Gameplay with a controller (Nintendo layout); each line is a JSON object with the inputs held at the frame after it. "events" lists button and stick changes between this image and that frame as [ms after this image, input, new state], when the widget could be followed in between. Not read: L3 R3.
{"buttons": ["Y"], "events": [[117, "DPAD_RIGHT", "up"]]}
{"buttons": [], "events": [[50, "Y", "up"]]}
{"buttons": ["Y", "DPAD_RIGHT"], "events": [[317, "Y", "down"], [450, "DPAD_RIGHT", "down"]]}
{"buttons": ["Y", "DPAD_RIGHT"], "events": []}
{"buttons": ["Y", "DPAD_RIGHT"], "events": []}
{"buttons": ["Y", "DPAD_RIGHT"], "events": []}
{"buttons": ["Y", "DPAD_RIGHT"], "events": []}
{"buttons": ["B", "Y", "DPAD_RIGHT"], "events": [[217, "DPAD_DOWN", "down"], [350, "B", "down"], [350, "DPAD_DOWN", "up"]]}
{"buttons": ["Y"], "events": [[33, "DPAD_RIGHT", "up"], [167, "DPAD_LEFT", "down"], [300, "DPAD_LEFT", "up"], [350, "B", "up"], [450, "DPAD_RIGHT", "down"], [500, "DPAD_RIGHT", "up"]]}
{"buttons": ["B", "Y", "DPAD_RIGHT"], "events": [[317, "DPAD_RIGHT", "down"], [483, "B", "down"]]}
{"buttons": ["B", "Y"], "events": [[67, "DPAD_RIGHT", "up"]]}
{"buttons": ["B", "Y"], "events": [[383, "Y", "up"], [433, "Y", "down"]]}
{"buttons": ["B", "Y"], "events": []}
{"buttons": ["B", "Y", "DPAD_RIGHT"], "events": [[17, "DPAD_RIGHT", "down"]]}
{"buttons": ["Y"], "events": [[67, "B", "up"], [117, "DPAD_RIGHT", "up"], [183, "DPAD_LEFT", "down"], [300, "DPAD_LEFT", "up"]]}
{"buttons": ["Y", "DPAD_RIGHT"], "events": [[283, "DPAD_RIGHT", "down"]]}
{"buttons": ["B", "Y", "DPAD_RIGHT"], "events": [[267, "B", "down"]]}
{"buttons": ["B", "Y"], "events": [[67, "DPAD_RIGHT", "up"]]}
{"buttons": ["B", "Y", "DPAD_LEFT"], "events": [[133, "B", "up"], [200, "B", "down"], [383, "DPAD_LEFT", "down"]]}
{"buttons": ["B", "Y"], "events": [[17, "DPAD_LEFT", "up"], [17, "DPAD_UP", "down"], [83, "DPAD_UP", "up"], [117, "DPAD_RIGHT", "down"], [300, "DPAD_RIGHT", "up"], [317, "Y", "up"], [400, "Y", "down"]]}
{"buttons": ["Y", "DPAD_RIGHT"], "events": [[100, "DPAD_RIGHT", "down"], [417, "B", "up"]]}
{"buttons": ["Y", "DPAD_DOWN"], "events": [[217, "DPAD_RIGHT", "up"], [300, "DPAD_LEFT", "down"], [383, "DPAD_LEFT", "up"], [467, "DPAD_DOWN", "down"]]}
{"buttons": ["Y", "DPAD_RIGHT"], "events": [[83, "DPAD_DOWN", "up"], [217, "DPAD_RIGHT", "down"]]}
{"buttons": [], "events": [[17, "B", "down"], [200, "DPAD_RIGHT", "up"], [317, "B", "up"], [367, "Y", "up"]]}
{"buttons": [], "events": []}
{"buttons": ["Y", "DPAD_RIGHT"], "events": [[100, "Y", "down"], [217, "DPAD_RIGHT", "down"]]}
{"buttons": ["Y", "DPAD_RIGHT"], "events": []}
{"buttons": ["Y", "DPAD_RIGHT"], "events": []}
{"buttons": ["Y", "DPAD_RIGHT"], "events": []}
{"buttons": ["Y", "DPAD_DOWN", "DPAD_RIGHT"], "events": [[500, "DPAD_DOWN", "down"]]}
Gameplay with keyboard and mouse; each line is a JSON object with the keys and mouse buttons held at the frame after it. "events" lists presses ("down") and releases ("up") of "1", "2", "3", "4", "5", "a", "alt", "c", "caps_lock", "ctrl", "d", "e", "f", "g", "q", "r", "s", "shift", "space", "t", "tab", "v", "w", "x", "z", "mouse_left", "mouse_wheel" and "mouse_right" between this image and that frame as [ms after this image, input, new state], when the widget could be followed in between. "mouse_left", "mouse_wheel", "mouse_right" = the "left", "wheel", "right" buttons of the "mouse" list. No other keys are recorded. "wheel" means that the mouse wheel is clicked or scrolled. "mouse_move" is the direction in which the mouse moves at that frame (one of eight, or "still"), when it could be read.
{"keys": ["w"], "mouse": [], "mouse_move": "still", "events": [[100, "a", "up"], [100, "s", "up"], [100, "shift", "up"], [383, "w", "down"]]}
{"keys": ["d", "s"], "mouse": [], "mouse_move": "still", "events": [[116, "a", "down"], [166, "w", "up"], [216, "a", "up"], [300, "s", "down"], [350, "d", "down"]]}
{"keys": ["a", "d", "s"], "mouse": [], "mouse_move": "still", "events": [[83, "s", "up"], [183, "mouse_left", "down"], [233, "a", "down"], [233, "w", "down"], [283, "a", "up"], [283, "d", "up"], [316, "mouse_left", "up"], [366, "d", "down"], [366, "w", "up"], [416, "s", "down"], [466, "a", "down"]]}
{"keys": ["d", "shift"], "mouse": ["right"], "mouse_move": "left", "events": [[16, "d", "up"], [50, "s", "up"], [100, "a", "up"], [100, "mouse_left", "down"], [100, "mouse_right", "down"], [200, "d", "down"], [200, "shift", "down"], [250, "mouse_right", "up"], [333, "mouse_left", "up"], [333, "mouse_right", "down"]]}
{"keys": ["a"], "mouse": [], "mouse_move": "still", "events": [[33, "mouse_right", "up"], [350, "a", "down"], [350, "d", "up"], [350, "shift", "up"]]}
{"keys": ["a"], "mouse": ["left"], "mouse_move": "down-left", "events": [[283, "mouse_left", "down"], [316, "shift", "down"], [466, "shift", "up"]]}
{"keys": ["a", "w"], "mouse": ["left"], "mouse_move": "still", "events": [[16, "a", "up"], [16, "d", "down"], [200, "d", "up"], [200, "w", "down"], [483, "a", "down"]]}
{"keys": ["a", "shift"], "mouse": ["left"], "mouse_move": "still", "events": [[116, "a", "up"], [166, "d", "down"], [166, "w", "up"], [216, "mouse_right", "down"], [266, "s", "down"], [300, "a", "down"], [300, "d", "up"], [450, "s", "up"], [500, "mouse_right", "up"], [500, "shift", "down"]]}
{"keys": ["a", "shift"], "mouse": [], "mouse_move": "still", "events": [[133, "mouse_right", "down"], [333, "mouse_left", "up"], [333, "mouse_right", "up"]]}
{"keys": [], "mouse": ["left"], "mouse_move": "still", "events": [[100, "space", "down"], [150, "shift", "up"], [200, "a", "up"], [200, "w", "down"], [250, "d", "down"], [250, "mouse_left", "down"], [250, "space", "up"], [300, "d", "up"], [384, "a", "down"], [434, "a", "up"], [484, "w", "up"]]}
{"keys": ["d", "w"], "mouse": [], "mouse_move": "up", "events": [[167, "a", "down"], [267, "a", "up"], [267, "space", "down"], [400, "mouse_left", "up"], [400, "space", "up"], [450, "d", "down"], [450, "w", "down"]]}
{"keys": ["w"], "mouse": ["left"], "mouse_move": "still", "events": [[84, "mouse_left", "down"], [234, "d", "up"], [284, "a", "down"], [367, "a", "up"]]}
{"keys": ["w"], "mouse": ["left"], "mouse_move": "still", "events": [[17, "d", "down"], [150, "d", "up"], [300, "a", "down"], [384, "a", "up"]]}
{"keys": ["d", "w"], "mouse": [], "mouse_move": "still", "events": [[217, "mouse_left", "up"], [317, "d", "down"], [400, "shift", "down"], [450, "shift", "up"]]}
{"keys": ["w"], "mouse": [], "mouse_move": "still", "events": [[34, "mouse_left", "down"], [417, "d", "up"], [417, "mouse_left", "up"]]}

TASK TO COMPLETE → Nothing but a number is required: the number of lines in the material holding the string "with".

OUTPUT OF THE EXERCISE → 2